From start to end, write out the following data exactly, apart from its images.

───── SUPPLIED INFORMATION ─────

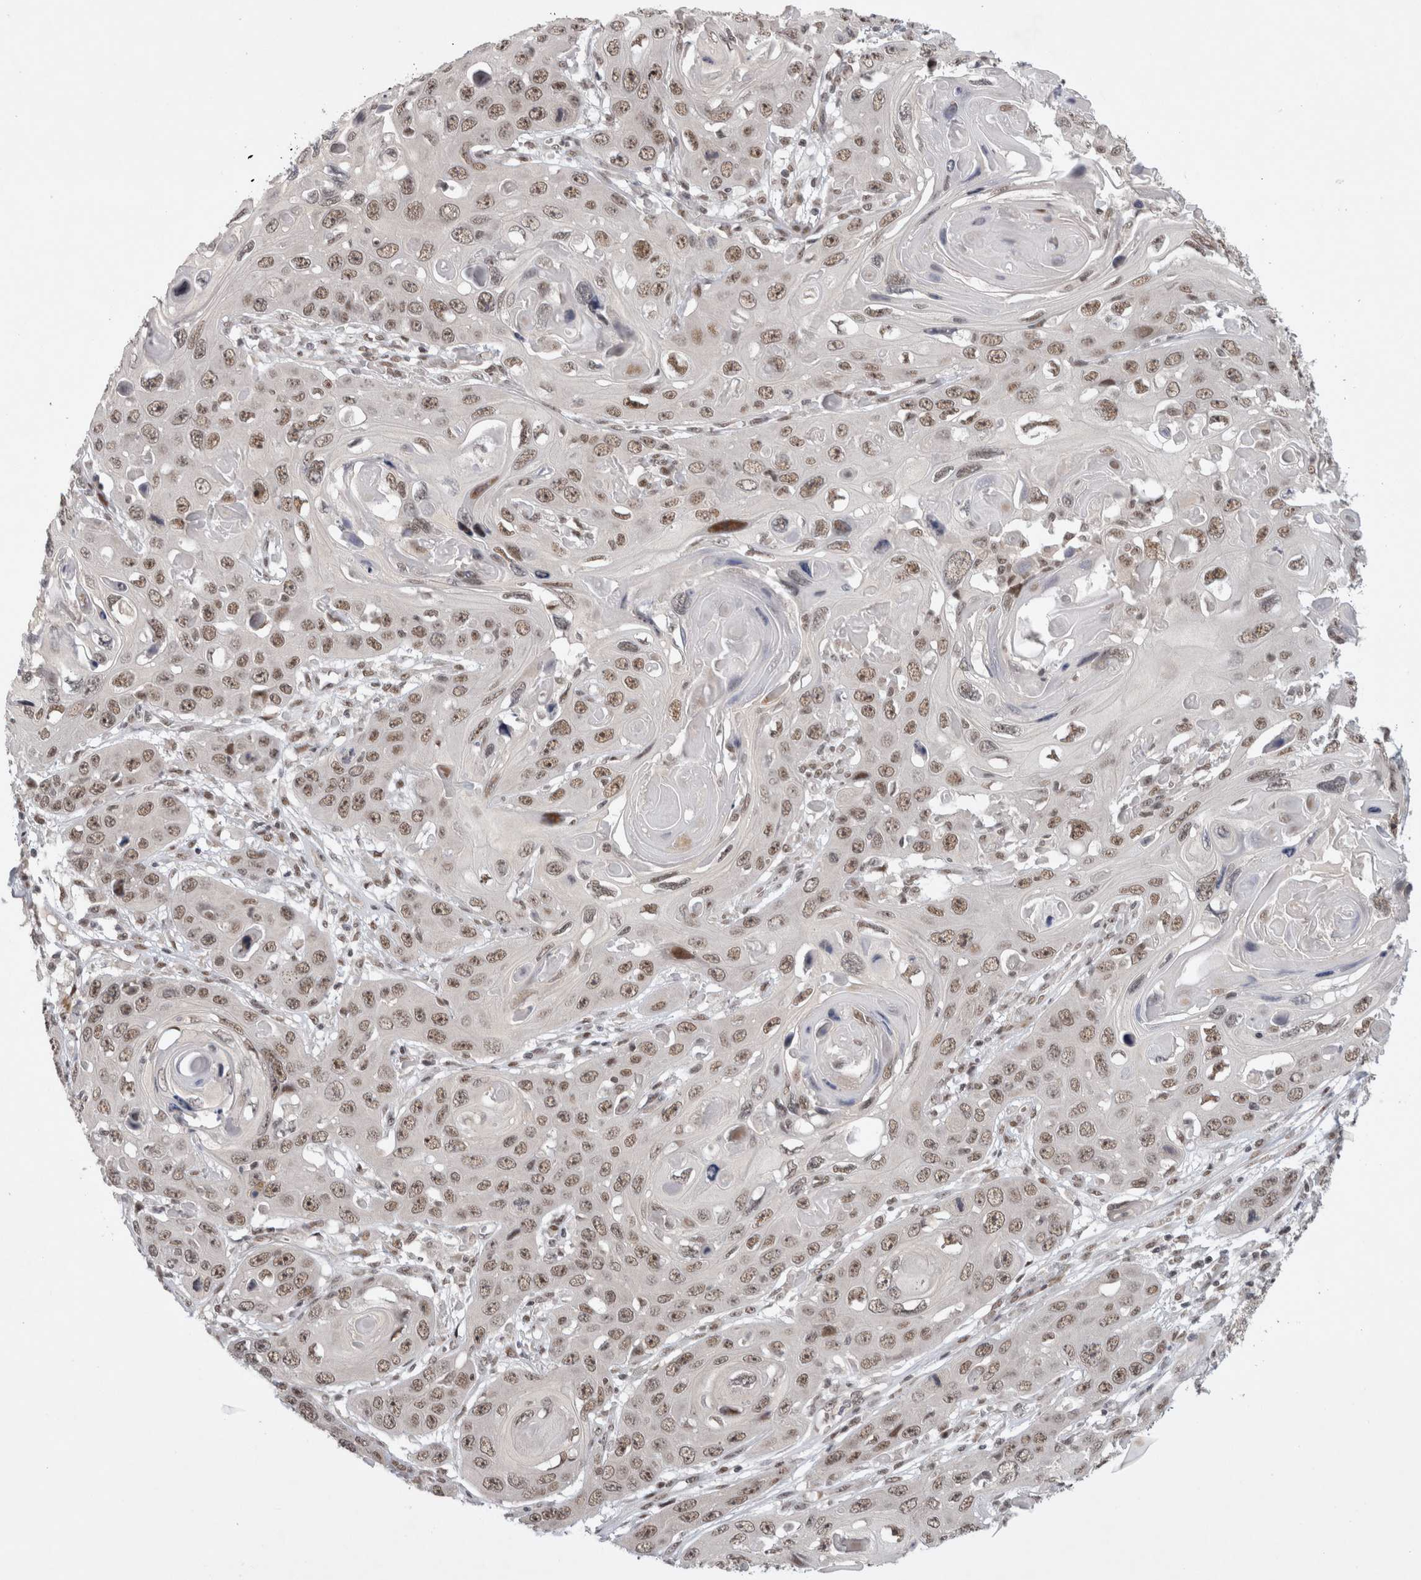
{"staining": {"intensity": "moderate", "quantity": ">75%", "location": "nuclear"}, "tissue": "skin cancer", "cell_type": "Tumor cells", "image_type": "cancer", "snomed": [{"axis": "morphology", "description": "Squamous cell carcinoma, NOS"}, {"axis": "topography", "description": "Skin"}], "caption": "Human skin squamous cell carcinoma stained with a protein marker shows moderate staining in tumor cells.", "gene": "HESX1", "patient": {"sex": "male", "age": 55}}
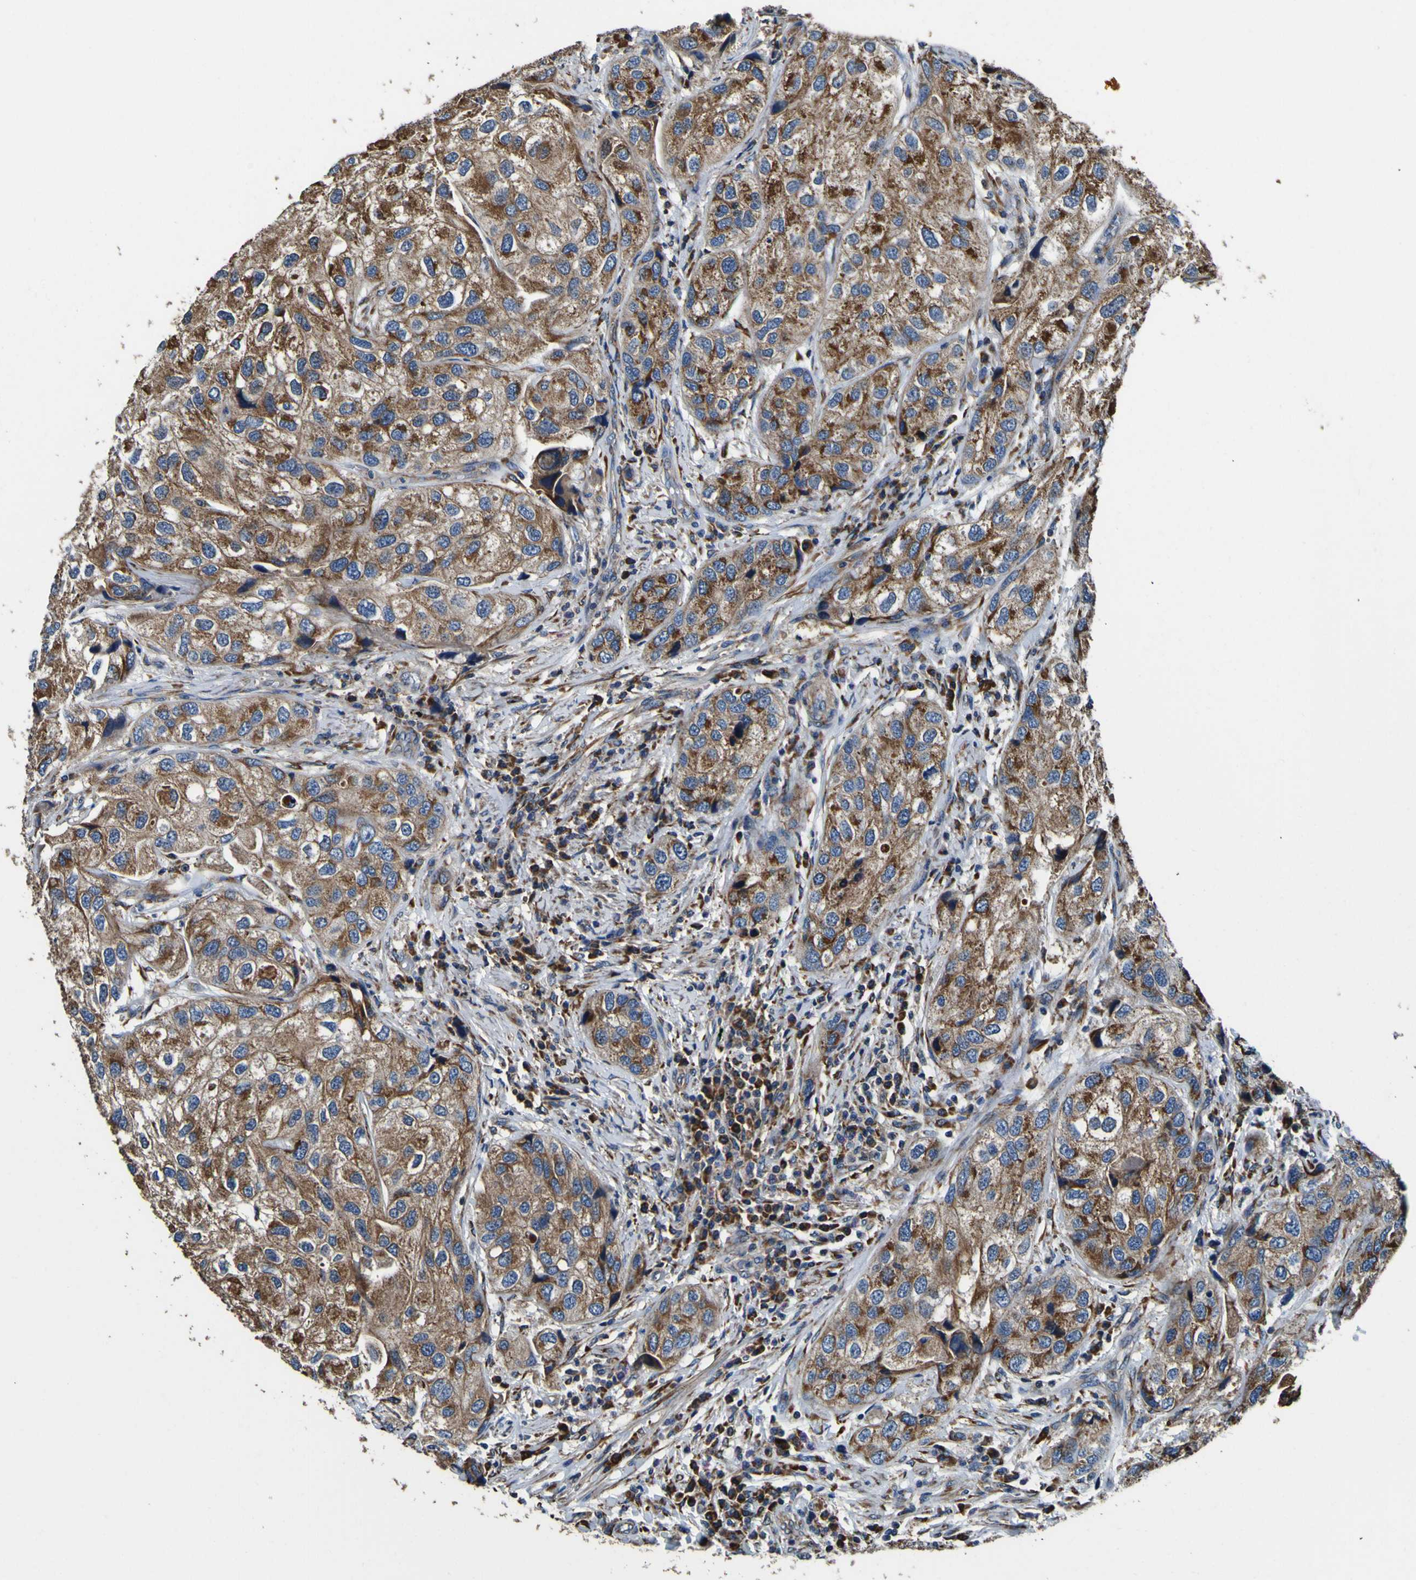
{"staining": {"intensity": "moderate", "quantity": ">75%", "location": "cytoplasmic/membranous"}, "tissue": "urothelial cancer", "cell_type": "Tumor cells", "image_type": "cancer", "snomed": [{"axis": "morphology", "description": "Urothelial carcinoma, High grade"}, {"axis": "topography", "description": "Urinary bladder"}], "caption": "The photomicrograph demonstrates a brown stain indicating the presence of a protein in the cytoplasmic/membranous of tumor cells in urothelial cancer.", "gene": "INPP5A", "patient": {"sex": "female", "age": 64}}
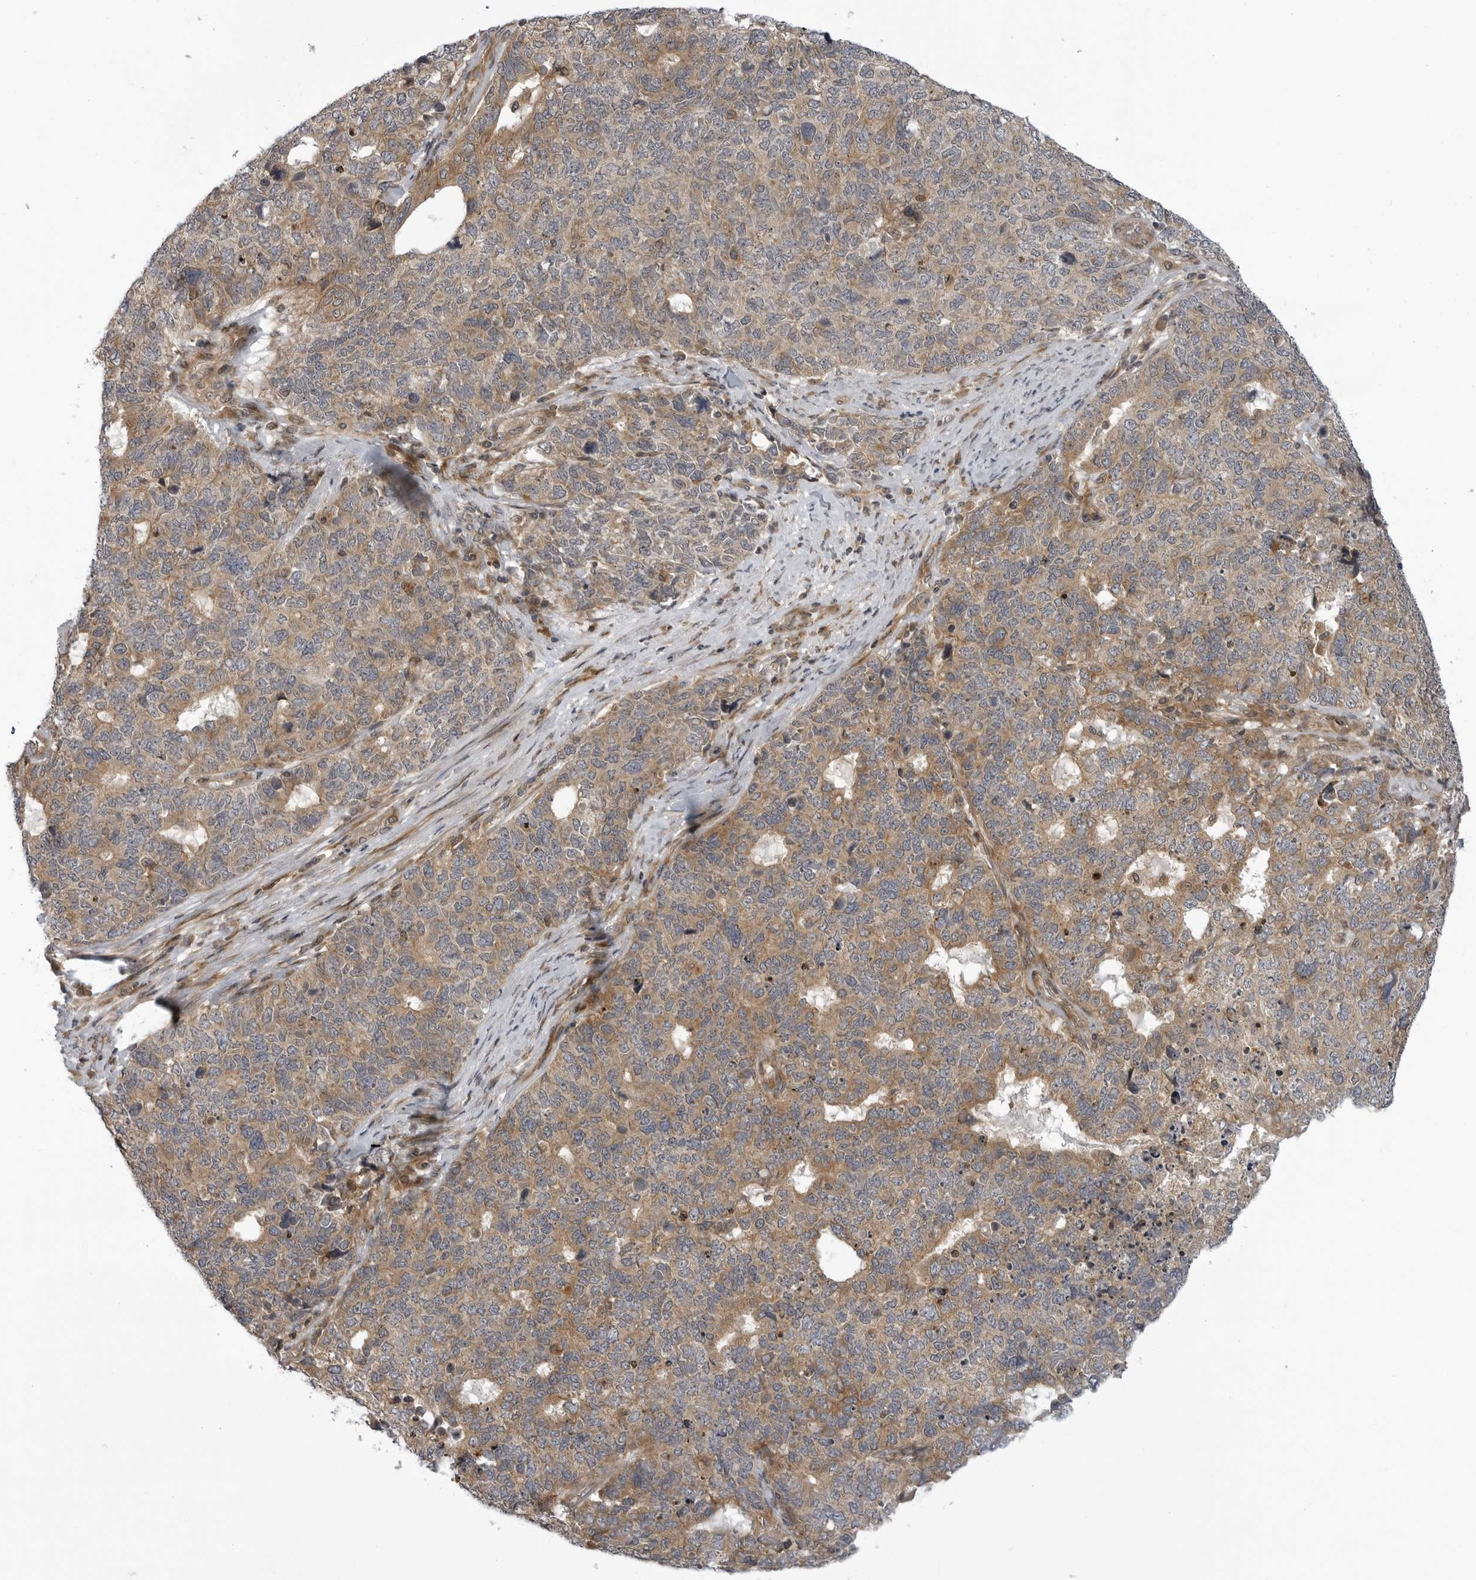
{"staining": {"intensity": "moderate", "quantity": "25%-75%", "location": "cytoplasmic/membranous"}, "tissue": "cervical cancer", "cell_type": "Tumor cells", "image_type": "cancer", "snomed": [{"axis": "morphology", "description": "Squamous cell carcinoma, NOS"}, {"axis": "topography", "description": "Cervix"}], "caption": "Approximately 25%-75% of tumor cells in human squamous cell carcinoma (cervical) demonstrate moderate cytoplasmic/membranous protein staining as visualized by brown immunohistochemical staining.", "gene": "LRRC45", "patient": {"sex": "female", "age": 63}}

─────

* **SOLVED PROBLEM**:
{"staining": {"intensity": "moderate", "quantity": ">75%", "location": "nuclear"}, "tissue": "skin cancer", "cell_type": "Tumor cells", "image_type": "cancer", "snomed": [{"axis": "morphology", "description": "Squamous cell carcinoma, NOS"}, {"axis": "topography", "description": "Skin"}], "caption": "Human skin squamous cell carcinoma stained with a protein marker shows moderate staining in tumor cells.", "gene": "HESX1", "patient": {"sex": "male", "age": 55}}
{"staining": {"intensity": "moderate", "quantity": ">75%", "location": "cytoplasmic/membranous"}, "tissue": "urothelial cancer", "cell_type": "Tumor cells", "image_type": "cancer", "snomed": [{"axis": "morphology", "description": "Urothelial carcinoma, High grade"}, {"axis": "topography", "description": "Urinary bladder"}], "caption": "The photomicrograph demonstrates a brown stain indicating the presence of a protein in the cytoplasmic/membranous of tumor cells in urothelial cancer.", "gene": "INPP5A", "patient": {"sex": "female", "age": 64}}
{"staining": {"intensity": "moderate", "quantity": "25%-75%", "location": "cytoplasmic/membranous"}, "tissue": "cervical cancer", "cell_type": "Tumor cells", "image_type": "cancer", "snomed": [{"axis": "morphology", "description": "Squamous cell carcinoma, NOS"}, {"axis": "topography", "description": "Cervix"}], "caption": "Approximately 25%-75% of tumor cells in human squamous cell carcinoma (cervical) demonstrate moderate cytoplasmic/membranous protein staining as visualized by brown immunohistochemical staining.", "gene": "LRRC45", "patient": {"sex": "female", "age": 63}}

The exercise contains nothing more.